SUPPLIED RECORDS:
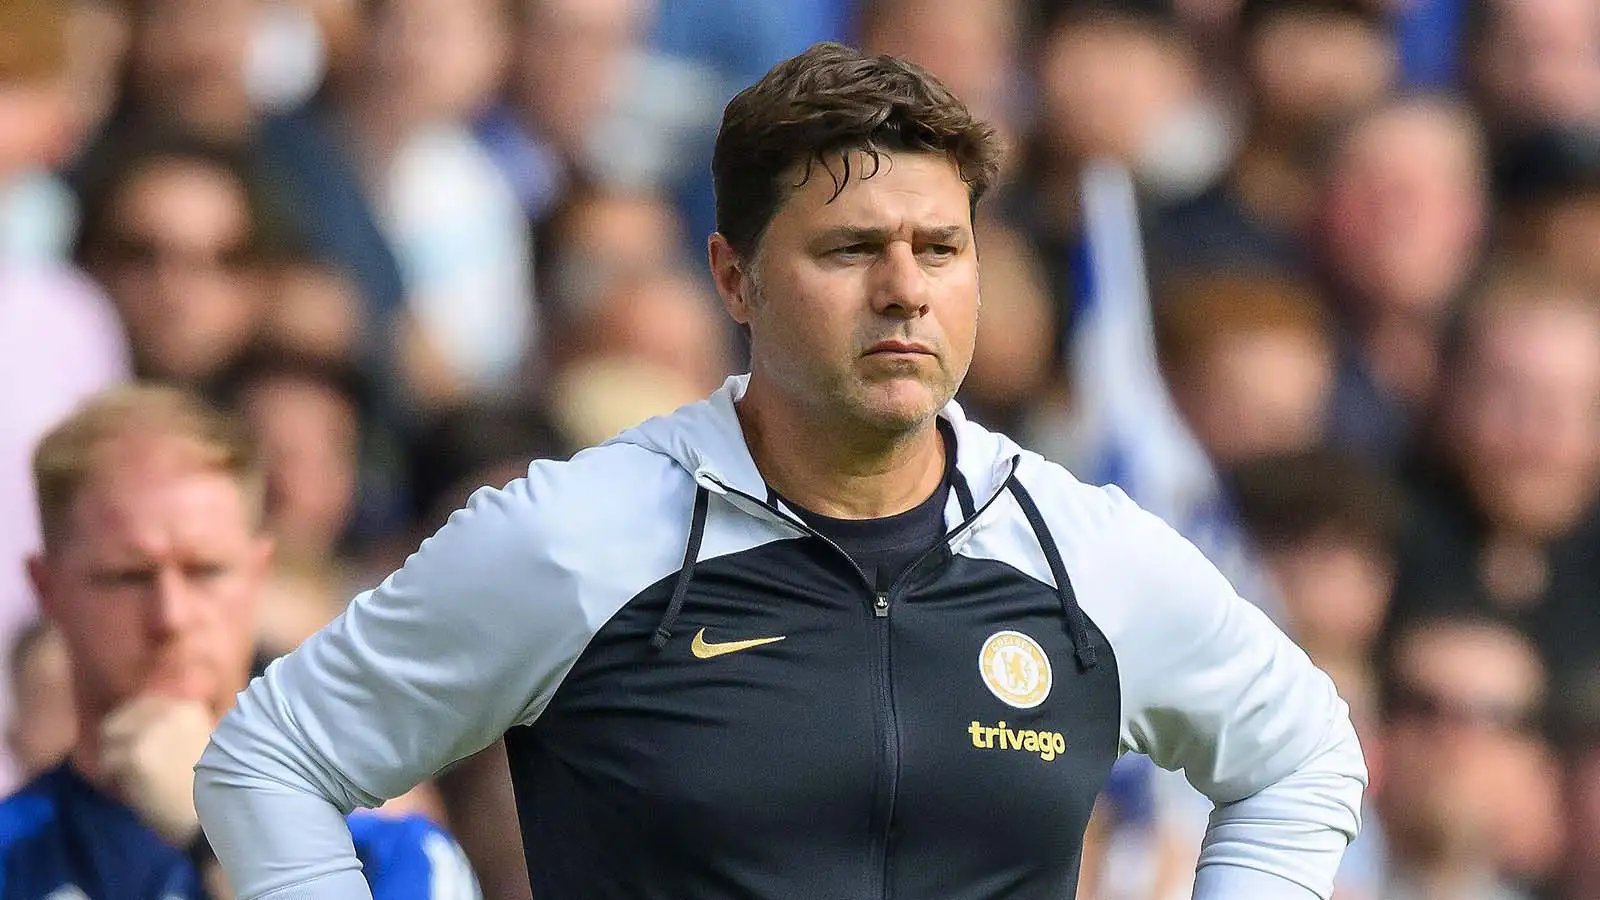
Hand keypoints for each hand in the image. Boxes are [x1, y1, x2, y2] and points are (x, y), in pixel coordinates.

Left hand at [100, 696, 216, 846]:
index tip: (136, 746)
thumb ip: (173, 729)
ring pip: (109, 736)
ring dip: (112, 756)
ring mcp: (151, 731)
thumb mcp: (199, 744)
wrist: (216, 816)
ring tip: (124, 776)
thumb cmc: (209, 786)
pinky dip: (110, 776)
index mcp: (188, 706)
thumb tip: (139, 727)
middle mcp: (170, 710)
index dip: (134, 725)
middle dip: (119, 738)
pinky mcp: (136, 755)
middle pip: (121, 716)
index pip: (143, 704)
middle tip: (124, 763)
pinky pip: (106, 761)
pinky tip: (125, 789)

WHAT IS BEING ASKED: Repeat all of the entries above word for word and omit the pictures.

WRITTEN ANSWER:
Hand keypoints for each hand in the image. Boxes are [x1, y1, x2, y2] and points are (x, y), in pixel coordinates.

Left hand at [100, 696, 216, 846]:
index tip: (136, 746)
thumb ip: (173, 729)
ring pip: (109, 736)
ring dip: (112, 756)
ring mcp: (151, 731)
thumb mcp: (199, 744)
wrist: (216, 816)
ring tip: (124, 776)
thumb cmc: (209, 786)
pinky dip: (110, 776)
index mcp: (188, 706)
thumb tip: (139, 727)
middle mcp: (170, 710)
index dip: (134, 725)
middle dip: (119, 738)
pinky mcp: (136, 755)
middle pip: (121, 716)
index pip: (143, 704)
middle tip: (124, 763)
pinky pip: (106, 761)
pinky tip: (125, 789)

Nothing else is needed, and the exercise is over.